Reputation: 47
I am trying to enter getMonthEvents. But somehow it seems the callback is never executed. Any ideas? thanks :)
from scrapy.selector import Selector
from scrapy.spiders import CrawlSpider, Rule
from scrapy.linkextractors import LinkExtractor
from scrapy.http import Request
from scrapy.item import Item, Field
class EventItems(Item):
Title = Field()
Link = Field()
Date = Field()
Time = Field()
Place = Field()
Description = Field()
Program=Field()
class SpiderForHSMT(CrawlSpider):
name = 'HMTM'
start_urls = ['http://www.some_website.com']
rules =(Rule( LinkExtractor(restrict_xpaths=('//div[@id="VER_2013_DISPLAYSEARCHRESULTS"]/table[1]/tr[3]'), tags=('a',), attrs=('href',)), callback = 'parseMonth'), )
def parseMonth(self, response):
request = Request(response.url, callback = self.getMonthEvents)
yield request
def getMonthEvents(self, response):
print(response.url)
Upvotes: 1
Views: 2339
Reputation: 2594
While you are replicating your request in parseMonth the requests get filtered as duplicates (see documentation). Add dont_filter=True
to your request so that they are not filtered.
request = Request(response.url, dont_filter=True, callback = self.getMonthEvents)
Upvotes: 2

■ ■ ■

→ Required action 1
In the part of the entries that opens with the line containing "universiteit van Bir" and closes at the end of the entries, change "Studie" to "Onderzoek" and leave every other word as it is. Reproduce only those lines, without the pictures.

→ Data extracts
■ ■ ■

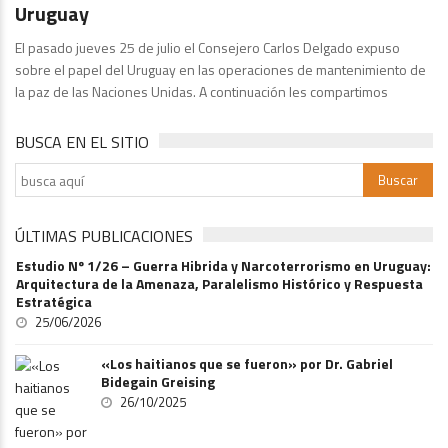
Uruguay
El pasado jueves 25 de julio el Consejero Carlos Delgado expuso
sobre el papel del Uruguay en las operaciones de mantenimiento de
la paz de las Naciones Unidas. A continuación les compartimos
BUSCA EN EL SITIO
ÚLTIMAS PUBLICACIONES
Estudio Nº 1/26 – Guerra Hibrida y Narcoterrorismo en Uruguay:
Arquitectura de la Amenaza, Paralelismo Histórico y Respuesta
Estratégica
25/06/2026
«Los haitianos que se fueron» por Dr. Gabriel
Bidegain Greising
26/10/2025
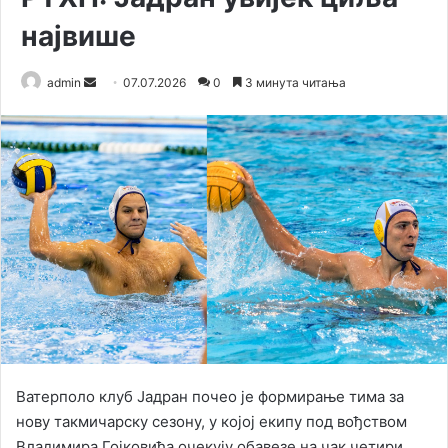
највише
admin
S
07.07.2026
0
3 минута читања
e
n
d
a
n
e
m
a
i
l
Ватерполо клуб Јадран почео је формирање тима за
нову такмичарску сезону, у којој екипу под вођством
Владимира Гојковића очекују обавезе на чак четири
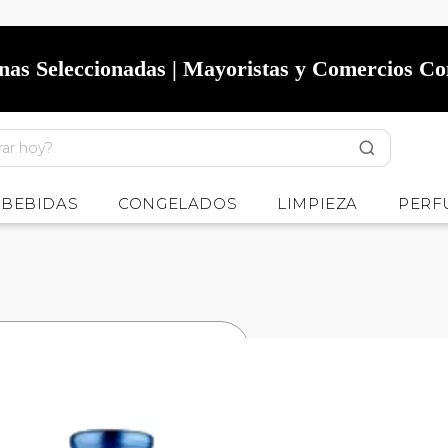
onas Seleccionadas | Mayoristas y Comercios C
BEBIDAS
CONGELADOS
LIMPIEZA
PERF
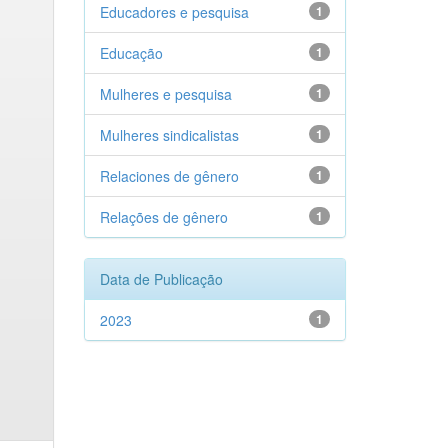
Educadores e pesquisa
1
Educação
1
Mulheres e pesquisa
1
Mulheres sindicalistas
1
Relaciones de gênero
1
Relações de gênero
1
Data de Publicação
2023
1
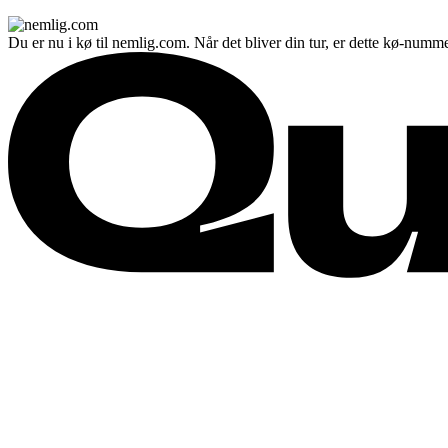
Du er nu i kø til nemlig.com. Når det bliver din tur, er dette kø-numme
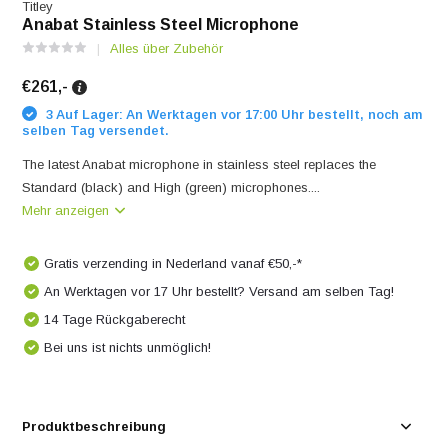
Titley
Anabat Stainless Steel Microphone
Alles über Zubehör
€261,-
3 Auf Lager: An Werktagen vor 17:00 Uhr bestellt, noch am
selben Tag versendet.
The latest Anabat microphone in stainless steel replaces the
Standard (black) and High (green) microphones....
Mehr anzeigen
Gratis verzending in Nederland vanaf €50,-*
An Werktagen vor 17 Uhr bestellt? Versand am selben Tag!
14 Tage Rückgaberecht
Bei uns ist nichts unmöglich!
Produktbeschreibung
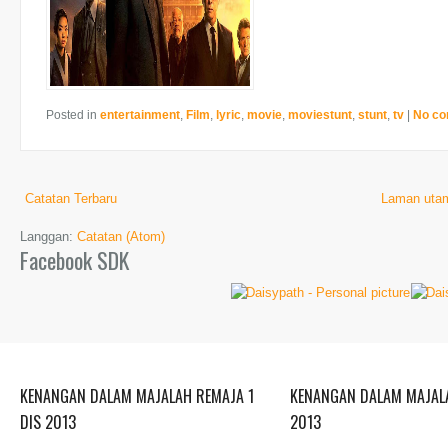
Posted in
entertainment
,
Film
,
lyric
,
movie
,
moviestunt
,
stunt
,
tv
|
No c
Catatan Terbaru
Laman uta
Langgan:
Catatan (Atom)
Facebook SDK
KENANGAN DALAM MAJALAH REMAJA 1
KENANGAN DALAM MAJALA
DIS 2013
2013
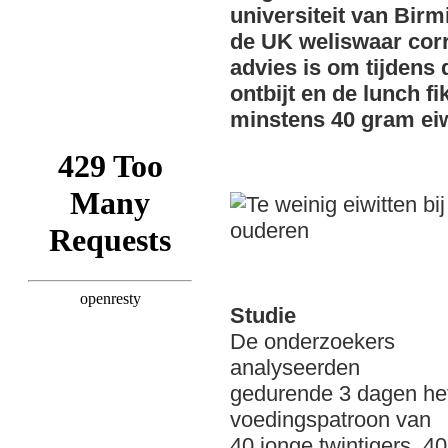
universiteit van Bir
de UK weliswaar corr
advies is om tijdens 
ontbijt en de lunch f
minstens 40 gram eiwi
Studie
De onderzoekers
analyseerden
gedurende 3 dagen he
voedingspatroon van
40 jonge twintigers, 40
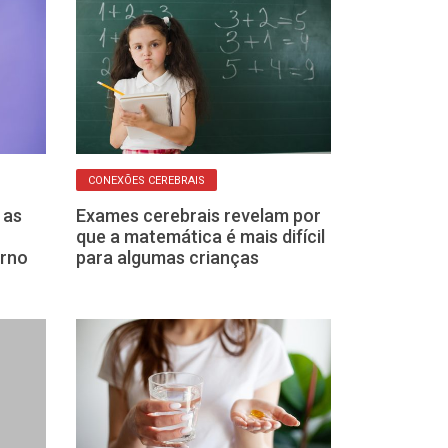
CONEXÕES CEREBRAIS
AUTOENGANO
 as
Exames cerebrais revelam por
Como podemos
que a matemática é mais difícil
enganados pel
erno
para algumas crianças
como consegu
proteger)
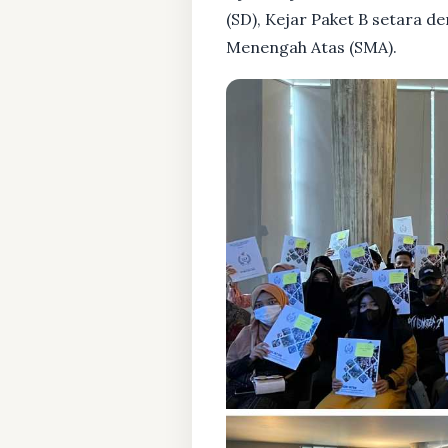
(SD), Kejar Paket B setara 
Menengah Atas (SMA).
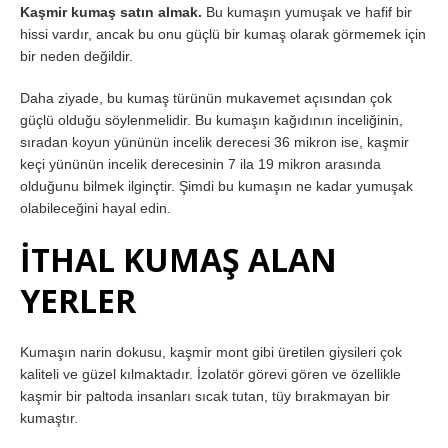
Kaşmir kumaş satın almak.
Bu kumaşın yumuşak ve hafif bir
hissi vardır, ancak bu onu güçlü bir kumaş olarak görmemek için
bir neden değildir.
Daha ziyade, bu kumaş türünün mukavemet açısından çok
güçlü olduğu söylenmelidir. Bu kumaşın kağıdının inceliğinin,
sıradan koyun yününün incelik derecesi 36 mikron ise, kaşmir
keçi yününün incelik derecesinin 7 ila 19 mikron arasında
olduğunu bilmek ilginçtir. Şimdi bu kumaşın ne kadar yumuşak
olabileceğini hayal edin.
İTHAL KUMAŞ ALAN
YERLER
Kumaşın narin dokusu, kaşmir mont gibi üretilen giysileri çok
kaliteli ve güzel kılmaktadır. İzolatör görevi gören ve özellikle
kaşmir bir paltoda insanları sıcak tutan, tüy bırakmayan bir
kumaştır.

■ ■ ■

→ Required action 2
Restate in one shorter sentence the paragraph of the Scrapy thread that begins "While you are replicating your request", keeping its main facts.

→ Your solution 1
universiteit van Bir
de UK weliswaar corr
advies is om tijdens 
ontbijt en de lunch f
minstens 40 gram eiwi
Onderzoek
De onderzoekers
analyseerden
gedurende 3 dagen he
voedingspatroon van
40 jonge twintigers, 40
CONEXÕES CEREBRAIS
AUTOENGANO
 as
Exames cerebrais revelam por
Como podemos
que a matemática é mais difícil
enganados pel
erno
para algumas crianças
como consegu
proteger)
(SD), Kejar Paket B setara 
Menengah Atas (SMA).
Kaşmir kumaş satın almak.
Bu kumaşın yumuşak ve hafif bir
hissi vardır, ancak bu onu güçlü bir kumaş olarak görmemek için
bir neden değildir.
Daha ziyade, bu kumaş türünün mukavemet açısından çok
güçlü olduğu söylenmelidir. Bu kumaşın kağıdının inceliğinin,
sıradan koyun yününün incelik derecesi 36 mikron ise, kaşmir
keçi yününün incelik derecesinin 7 ila 19 mikron arasında
olduğunu bilmek ilginçtir. Şimdi bu kumaşın ne kadar yumuşak
olabileceğini hayal edin.
İTHAL KUMAŞ ALAN
YERLER
Kumaşın narin dokusu, kaşmir mont gibi üretilen giysileri çok
kaliteli ve güzel kılmaktadır. İzolatör görevi gören ve özellikle
kaşmir bir paltoda insanları sıcak tutan, tüy bırakmayan bir
kumaştır.

→ Your solution 2
Because parseMonth repeats the same request, the requests are filtered out as duplicates, so dont_filter=True should be added to the request to stop that filtering.